How is this partnership building a sustainable model for internet access that can benefit educational opportunity in Guatemala?
Diego: Alliances have been powerful for sustainability. We’ve developed cooperative agreements with municipalities and utility companies across Guatemala to leverage their existing infrastructure to expand internet access to previously unreached areas. This has been huge for our ability to scale rapidly and cost effectively.
The project helps with hardware and installation and, once communities have access, it becomes self-funding through the ads and sponsored surveys. We’re committed to maintaining this service, even after the project ends. Our goal is to make the internet accessible to everyone.
Elizabeth: COVID-19 showed the world how important flexible models of education are. Expanding internet access opens a world of possibilities. The project has deployed computers in schools and community centers and is working on digital literacy, but it all starts with our partnership with Wayfree to scale free internet to areas that need it.
In some cases, local internet isn’t available at all and in others, the cost of internet access puts it out of reach for most families. Our partnership with Wayfree directly addresses both issues. And, as a local Guatemalan organization, Wayfree is not only meeting the project’s needs, but is expanding across Guatemala, and to other countries as well.
What have your respective organizations been learning through this process of working together and on this education project?
Diego: First, we’re finding that the free internet zones in parks go beyond a digital connection and accessing educational resources. Community members are making physical, offline connections to one another as they gather in these spaces, which is creating a sense of community belonging, connection, and identity.
Second, we’ve been amazed to see just how much of the younger generation is using these zones. We’ve provided nearly 10 million free internet sessions since our collaboration began in 2021, with about 42% involving users who are under 25 years old.
Third, this partnership has helped us level up our understanding of the traditional aid sector and how to quantify and showcase our impact in a way that appeals to funders and, as a result, we’ve already been able to connect with other donors in the aid space. We’re excited about this additional avenue for growing our social impact-focused business.
Elizabeth: In tech, there is a tendency to think “West is best,” but there are so many local technology organizations, like Wayfree, that are innovating and doing very interesting work that aid projects can connect with, if we take the time to seek them out and be creative about how they can fit into project needs. It’s been a wonderful experience working with Wayfree. In fact, we’re excited to be partnering with Wayfree on at least two additional donor-funded projects in Latin America in the near future.

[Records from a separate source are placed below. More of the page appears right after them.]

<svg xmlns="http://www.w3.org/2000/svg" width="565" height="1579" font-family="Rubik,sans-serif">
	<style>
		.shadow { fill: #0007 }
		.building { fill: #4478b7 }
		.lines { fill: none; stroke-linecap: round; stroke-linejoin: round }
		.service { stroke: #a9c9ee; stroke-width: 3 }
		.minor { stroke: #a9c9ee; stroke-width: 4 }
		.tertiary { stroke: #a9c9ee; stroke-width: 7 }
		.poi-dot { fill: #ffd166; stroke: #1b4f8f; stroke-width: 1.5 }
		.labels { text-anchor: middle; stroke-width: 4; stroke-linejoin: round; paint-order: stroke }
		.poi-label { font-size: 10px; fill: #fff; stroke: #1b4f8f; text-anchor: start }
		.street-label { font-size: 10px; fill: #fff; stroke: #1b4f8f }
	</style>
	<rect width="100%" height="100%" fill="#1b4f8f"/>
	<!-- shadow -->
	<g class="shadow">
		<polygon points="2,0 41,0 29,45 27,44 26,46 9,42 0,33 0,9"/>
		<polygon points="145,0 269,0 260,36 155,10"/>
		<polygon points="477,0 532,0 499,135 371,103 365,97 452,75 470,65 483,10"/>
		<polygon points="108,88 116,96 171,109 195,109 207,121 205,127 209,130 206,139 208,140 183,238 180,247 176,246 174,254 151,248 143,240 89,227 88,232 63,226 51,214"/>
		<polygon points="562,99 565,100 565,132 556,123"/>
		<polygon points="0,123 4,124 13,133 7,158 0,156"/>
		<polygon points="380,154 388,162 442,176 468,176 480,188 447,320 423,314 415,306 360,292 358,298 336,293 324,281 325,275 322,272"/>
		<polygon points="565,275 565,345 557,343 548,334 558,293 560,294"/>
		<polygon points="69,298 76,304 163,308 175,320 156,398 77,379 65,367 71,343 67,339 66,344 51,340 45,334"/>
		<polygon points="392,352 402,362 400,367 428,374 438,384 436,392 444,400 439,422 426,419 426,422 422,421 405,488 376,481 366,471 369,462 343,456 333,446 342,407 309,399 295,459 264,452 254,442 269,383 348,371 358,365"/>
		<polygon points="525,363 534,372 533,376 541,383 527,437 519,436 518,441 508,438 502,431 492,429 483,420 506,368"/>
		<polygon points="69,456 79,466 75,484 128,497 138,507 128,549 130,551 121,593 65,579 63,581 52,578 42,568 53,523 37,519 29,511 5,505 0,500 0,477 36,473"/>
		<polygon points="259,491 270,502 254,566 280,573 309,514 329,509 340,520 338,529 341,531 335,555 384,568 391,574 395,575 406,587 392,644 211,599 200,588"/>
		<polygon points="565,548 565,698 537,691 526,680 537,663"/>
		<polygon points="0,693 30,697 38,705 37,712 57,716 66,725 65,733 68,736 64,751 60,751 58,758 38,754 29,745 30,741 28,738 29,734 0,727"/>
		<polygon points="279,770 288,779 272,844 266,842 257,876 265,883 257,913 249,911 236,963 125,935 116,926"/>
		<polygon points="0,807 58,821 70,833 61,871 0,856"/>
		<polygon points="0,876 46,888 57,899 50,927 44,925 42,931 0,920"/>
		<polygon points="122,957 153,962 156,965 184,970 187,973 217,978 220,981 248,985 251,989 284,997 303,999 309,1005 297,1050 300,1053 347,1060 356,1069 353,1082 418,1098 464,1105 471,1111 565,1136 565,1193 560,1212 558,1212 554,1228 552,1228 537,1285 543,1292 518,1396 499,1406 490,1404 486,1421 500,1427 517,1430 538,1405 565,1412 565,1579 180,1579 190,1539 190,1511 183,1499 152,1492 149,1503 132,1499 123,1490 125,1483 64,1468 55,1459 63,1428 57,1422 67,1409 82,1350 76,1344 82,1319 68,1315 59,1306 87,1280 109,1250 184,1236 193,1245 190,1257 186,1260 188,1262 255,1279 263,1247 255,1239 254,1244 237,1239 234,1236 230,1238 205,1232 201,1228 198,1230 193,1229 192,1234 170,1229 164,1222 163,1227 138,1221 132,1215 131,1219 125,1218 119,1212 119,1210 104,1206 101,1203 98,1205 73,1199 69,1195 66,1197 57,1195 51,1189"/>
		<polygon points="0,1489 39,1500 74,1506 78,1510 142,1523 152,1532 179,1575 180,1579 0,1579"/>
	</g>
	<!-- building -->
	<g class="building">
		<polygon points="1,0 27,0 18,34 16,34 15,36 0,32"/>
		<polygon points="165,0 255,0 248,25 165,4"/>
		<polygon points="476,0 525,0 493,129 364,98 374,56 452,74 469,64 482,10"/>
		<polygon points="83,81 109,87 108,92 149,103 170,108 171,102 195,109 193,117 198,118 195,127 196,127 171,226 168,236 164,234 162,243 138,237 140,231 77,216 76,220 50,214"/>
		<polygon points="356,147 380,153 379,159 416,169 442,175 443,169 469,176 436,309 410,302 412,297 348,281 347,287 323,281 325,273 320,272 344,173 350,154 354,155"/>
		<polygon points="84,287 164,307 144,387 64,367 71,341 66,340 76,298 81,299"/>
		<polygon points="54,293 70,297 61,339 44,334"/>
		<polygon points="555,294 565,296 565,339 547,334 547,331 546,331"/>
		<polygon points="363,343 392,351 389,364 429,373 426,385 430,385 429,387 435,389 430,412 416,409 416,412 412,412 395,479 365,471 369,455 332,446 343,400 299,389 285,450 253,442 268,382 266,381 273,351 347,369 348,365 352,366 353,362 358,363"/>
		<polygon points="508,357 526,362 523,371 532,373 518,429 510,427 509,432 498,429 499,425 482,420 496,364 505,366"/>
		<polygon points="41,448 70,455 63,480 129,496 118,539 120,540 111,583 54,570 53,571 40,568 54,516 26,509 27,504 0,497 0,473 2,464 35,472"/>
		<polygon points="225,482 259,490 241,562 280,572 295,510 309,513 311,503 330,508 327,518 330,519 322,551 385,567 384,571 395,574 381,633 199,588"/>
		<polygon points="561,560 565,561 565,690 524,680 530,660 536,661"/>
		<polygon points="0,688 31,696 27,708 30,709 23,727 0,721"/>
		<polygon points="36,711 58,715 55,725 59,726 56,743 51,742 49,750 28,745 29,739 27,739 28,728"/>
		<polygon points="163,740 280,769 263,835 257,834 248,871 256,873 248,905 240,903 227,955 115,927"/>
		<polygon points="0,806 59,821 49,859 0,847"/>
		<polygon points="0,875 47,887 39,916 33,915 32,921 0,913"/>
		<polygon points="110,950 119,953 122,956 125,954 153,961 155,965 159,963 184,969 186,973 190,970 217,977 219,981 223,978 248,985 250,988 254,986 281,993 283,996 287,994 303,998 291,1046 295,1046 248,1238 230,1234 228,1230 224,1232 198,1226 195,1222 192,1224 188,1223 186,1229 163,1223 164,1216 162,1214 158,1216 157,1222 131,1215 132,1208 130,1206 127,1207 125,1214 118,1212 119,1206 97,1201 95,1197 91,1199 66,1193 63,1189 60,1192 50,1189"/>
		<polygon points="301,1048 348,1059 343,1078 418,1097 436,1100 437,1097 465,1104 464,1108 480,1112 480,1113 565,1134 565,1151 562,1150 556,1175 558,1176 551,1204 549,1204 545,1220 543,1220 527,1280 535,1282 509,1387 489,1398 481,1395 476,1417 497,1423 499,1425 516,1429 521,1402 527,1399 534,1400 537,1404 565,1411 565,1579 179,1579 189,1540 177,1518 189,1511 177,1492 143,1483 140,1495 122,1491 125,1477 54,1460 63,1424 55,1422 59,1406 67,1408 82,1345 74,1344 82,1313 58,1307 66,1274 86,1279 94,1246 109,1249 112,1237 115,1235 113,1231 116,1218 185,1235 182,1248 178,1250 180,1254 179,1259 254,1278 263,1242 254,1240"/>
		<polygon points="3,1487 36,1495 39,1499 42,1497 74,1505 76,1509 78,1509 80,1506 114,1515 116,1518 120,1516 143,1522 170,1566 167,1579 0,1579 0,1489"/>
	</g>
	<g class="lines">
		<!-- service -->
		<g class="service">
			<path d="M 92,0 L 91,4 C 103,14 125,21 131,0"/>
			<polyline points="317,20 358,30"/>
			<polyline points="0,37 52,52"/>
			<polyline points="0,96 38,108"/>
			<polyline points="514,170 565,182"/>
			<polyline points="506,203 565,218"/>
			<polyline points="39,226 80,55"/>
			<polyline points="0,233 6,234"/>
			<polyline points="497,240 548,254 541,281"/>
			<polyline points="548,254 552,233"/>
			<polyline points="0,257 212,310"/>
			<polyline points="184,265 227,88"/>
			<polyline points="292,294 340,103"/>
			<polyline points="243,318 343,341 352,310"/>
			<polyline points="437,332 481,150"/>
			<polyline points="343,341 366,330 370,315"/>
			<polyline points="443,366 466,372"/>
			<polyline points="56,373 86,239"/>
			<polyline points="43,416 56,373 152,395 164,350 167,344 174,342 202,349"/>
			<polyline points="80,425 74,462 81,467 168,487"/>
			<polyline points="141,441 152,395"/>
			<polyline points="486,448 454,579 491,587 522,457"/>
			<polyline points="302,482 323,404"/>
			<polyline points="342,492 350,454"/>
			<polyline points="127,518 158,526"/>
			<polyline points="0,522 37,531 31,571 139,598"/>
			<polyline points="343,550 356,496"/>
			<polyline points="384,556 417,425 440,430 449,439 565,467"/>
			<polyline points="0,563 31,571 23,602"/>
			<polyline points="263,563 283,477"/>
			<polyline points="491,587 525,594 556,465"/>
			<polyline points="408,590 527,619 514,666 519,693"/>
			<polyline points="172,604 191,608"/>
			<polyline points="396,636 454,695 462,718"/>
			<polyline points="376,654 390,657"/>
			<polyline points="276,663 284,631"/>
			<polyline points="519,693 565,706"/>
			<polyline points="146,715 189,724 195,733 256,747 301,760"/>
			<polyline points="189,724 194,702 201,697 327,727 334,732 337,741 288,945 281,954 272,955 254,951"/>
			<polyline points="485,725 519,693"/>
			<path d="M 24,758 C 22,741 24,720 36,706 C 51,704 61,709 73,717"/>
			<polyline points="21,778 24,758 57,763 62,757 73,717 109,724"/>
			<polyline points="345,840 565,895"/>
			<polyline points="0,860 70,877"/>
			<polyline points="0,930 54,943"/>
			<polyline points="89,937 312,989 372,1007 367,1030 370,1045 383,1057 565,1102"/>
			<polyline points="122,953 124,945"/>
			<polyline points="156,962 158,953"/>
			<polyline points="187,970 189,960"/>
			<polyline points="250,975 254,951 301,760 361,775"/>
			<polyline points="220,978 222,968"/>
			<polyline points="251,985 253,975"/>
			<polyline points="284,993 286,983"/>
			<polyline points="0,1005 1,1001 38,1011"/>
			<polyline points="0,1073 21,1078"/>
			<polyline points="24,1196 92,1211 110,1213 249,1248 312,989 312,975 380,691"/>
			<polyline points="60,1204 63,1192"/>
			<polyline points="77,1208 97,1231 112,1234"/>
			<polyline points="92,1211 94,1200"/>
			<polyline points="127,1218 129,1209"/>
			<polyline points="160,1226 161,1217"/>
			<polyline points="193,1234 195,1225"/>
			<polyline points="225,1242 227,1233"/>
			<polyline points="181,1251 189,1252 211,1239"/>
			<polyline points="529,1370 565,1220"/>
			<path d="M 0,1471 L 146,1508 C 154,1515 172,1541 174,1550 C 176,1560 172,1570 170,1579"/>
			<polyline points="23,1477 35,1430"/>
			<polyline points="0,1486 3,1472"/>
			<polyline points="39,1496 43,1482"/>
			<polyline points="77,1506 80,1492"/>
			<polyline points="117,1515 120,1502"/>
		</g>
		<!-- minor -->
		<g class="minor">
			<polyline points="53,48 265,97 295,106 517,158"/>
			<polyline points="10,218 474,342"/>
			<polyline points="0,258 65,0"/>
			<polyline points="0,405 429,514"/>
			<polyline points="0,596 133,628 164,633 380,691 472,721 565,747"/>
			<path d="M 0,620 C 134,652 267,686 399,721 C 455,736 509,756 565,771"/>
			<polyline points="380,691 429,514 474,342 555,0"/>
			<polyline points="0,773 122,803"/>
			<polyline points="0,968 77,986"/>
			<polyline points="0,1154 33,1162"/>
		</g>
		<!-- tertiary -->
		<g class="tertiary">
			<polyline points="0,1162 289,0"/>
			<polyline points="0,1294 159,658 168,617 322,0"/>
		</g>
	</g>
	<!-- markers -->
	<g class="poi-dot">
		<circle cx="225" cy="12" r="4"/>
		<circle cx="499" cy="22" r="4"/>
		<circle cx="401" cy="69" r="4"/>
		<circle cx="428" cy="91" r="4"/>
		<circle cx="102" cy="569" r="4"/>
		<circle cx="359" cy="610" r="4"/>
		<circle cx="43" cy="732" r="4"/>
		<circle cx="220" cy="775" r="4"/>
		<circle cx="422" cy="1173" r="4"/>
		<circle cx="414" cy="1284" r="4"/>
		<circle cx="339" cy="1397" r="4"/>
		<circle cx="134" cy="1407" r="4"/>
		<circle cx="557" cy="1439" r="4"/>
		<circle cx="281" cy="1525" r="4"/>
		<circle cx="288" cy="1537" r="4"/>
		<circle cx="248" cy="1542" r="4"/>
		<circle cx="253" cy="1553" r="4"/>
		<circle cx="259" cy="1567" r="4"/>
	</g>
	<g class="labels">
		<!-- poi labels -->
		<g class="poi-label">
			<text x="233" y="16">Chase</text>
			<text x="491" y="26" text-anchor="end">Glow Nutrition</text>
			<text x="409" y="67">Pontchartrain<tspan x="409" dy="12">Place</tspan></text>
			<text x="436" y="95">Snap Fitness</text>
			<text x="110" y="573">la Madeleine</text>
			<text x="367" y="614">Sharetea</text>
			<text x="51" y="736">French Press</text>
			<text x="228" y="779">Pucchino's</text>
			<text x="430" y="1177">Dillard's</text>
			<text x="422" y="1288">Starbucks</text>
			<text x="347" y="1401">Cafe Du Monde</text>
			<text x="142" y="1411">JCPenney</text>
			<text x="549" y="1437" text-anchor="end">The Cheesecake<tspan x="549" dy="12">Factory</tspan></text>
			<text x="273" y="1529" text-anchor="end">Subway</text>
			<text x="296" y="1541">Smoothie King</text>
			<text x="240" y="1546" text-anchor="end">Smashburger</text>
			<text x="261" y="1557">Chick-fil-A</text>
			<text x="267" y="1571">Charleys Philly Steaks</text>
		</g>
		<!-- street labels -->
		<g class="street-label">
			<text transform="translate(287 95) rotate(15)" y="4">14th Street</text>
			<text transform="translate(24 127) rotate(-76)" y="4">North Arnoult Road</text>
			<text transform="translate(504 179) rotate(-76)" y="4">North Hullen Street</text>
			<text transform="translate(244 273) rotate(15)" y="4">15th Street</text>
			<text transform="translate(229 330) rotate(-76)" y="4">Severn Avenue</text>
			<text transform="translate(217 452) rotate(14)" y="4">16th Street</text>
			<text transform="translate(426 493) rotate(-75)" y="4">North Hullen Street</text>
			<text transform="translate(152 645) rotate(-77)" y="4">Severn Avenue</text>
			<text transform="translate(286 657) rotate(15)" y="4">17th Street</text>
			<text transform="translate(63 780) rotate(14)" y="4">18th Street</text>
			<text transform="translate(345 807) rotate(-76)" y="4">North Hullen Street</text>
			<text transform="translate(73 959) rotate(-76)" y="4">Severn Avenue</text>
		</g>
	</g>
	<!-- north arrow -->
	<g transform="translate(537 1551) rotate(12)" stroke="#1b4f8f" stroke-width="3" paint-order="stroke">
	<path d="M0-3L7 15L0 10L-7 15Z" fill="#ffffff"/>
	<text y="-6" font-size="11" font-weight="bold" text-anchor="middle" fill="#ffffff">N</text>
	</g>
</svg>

Our partnership didn’t start with a capacity building conversation, but rather with asking how we could help each other and the communities we were engaged with, and we’ve been learning more about one another as we work together. Locally led development runs into challenges when it becomes dictating needs to local organizations and expecting them to get up to speed all at once on how the aid world works. Through this partnership we’ve been able to work with Wayfree on something they were already doing, which they’ve continued to run with while learning USAID requirements along the way. This partnership feels like a true triple win as it has brought together USAID resources, RTI’s experience, and Wayfree’s local knowledge, relationships, and innovative solutions to make a difference in rural students’ lives.